Children’s book “Bosco Rübe races through the year”: muesli with apple juice – culture

They write together and each for themselves, their novels have won all the important prizes that exist in this country, they founded the Edition Huckepack in Mairisch Verlag for stories of the kind they want, and they are certainly among the most inventive authors and authors of current German-language children’s and youth literature: Dita Zipfel and Finn-Ole Heinrich are language artists and storytellers. In their books they celebrate life, even if it’s not always just funny.

But sometimes that’s exactly what it is. For example, when the Berlin urban family Rübe celebrates their chaotically loud bedtime ritual: the picture book “Sleep like beets. Little people’s big bedtime”published last year, is a nonsense poem in which everything gets tangled and mixed up until Mama, Papa, Alva, Rosa and Bosco finally slumber under the covers.

Now the Rübe family, one member after the other, is being examined more closely. The youngest starts: “Bosco Rübe races through the year”, through his new year of life. There are worlds between a third and a fourth birthday, and that’s exactly what the crazy, funny, lovable stories “for everyone from the age of 3” that this book collects tell.

What was supposed to be a slip of the tongue has become a new word

Everything has its place: the moment of waking up, the moment of grief after kissing goodbye in the children’s shop, the family trip to the zoo, visiting grandparents, life in the big city of Berlin or Bosco’s tantrums – because on some days nothing just goes right. Then Bosco wants muesli without milk. But with apple juice. Just with apple milk. What’s not to understand about that?

It is precisely this overwhelming children’s logic and anarchic approach to life that Dita Zipfel and Finn-Ole Heinrich masterfully capture. For the exploration of the beet cosmos, they have expanded their creative duo into a trio again, as in the previous book: the illustrator Tine Schulz provides the images for the comical sound of the two authors. Together they invent a new language. The stories “Kletterbrokant” and “Schokoachterbahn” show how this works. Bosco and his girlfriend Linne are lying next to each other on a garland of green round giant candies. They look like they’re shoving each other before forming a chocolate rollercoaster. The fact that this roller coaster is also one of the feelings and that the stories also deal with envy and loneliness makes the feat that this book succeeds perfect.
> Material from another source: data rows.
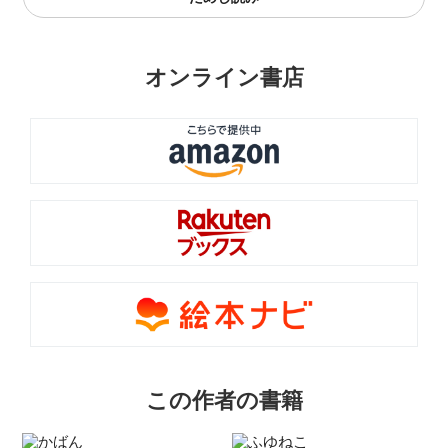
オンライン書店
この作者の書籍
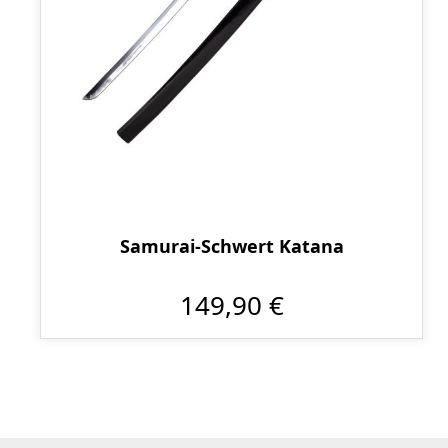
Samurai-Schwert Katana
149,90 €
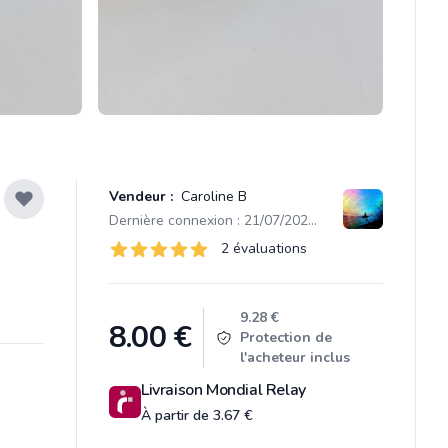
Vendeur :
Caroline B
Dernière connexion : 21/07/2026 21:23
Évaluations
2 évaluations
2 sur 5 étoiles
Product information
9.28 €
8.00
€
Protection de
l'acheteur inclus
Livraison Mondial Relay
À partir de 3.67 €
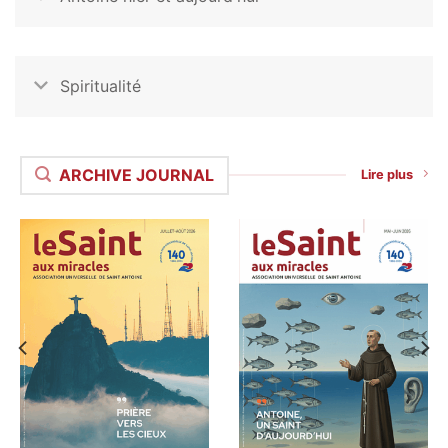
Spiritualité
ARCHIVE JOURNAL
Lire plus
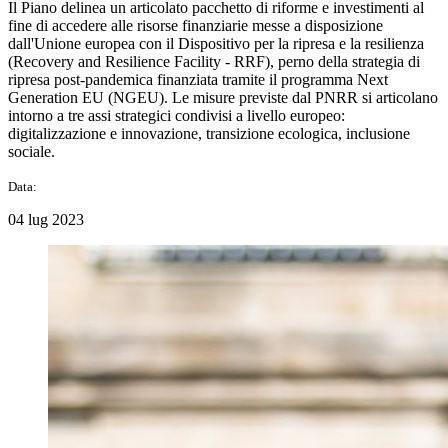
Il Piano delinea un articolato pacchetto di riforme e investimenti al
fine di accedere alle risorse finanziarie messe a disposizione
dall'Unione europea con il Dispositivo per la ripresa e la resilienza
(Recovery and Resilience Facility - RRF), perno della strategia di
ripresa post-pandemica finanziata tramite il programma Next
Generation EU (NGEU). Le misure previste dal PNRR si articolano
intorno a tre assi strategici condivisi a livello europeo:
digitalizzazione e innovazione, transizione ecologica, inclusione
sociale.
Data:
04 lug 2023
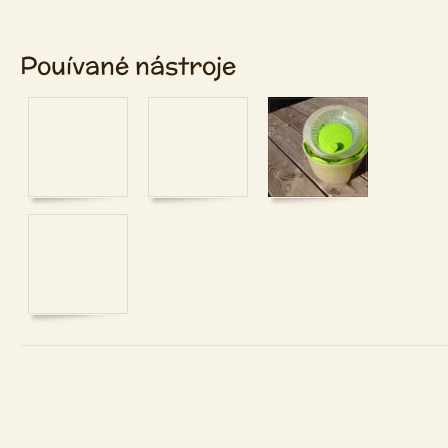
Pouívané nástroje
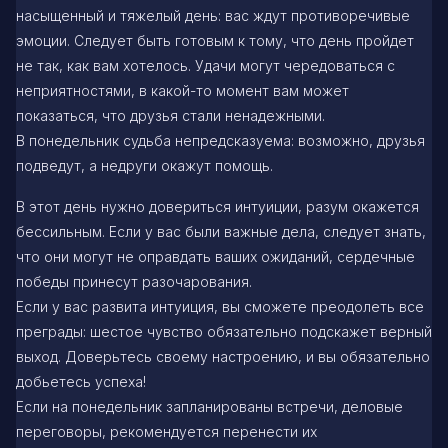
насыщенный и тяжелый день: вас ждут противоречивые
эмоции. Следует быть готовым к тому, что день пройдет
не так, как вам хотелось. Удачи могут чередоваться с
неприятностями, в какой-то момент вам может
показаться, что друзья стали ненадежными.
В понедельник судьба непредсказуема: возможно, друзья
подведут, а недруги окажут помощь.
В этот день нужно довериться интуиции, разум окажется
бессильным. Если у вас были важные дела, следует знать,
что они могут не оправдать ваших ожиданий, сердечные
победы принесут разочарования.
Если у вас развита интуиция, вы сможете преодолеть все
преграды: шестое чувство обязательно подскажет верный
выход. Доверьтесь своему настроению, и вы обязательно
добьетесь успеха!
Если на понедельник запланированы встречи, деловые
переговоры, рекомендуется перенести их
Dita Zipfel & Finn-Ole Heinrich: Bosco Rübe races through the year, illustrated by Tine Schulz. Edition Piggyback in Mairisch Verlag, Hamburg 2022. 80 p., 20 euros. From 3 years.

(Photo: Mairisch)

Every now and then the thought creeps in that adults will be enchanted by Bosco’s world even more than small children. In any case, the enormous empathy of Jan-Ole Heinrich and Dita Zipfel also refreshes readers who are no longer quite young in search of lost time: when one’s own birthday meant the greatest happiness imaginable and when waking up in the night the “mama cloud” in the parents’ bed was the greatest Security.

But wait a minute, back again – “climbing brocant”? Bosco’s friend Linne brought her favorite candy – brittle leaves – to the kindergarten and shares it outside in the garden with Bosco, for whom it becomes a real awakening experience: “It melts over Bosco’s tongue, warm as cocoa, as he knows and loves it, and then there’s the brittleness, just like Linne said. Soft and hard. Crumbly and kind of perfect.” This leads to the final mantra: “Climbing brocant. Climbing brocant. Climbing brocant.”

The children’s eyes are closed, their mouths smile blissfully – what was supposed to be a slip of the tongue has become a new word. There is the preciousness of brocade, the deliciousness of brittle, the magic of storytelling and the enchantment of books like this.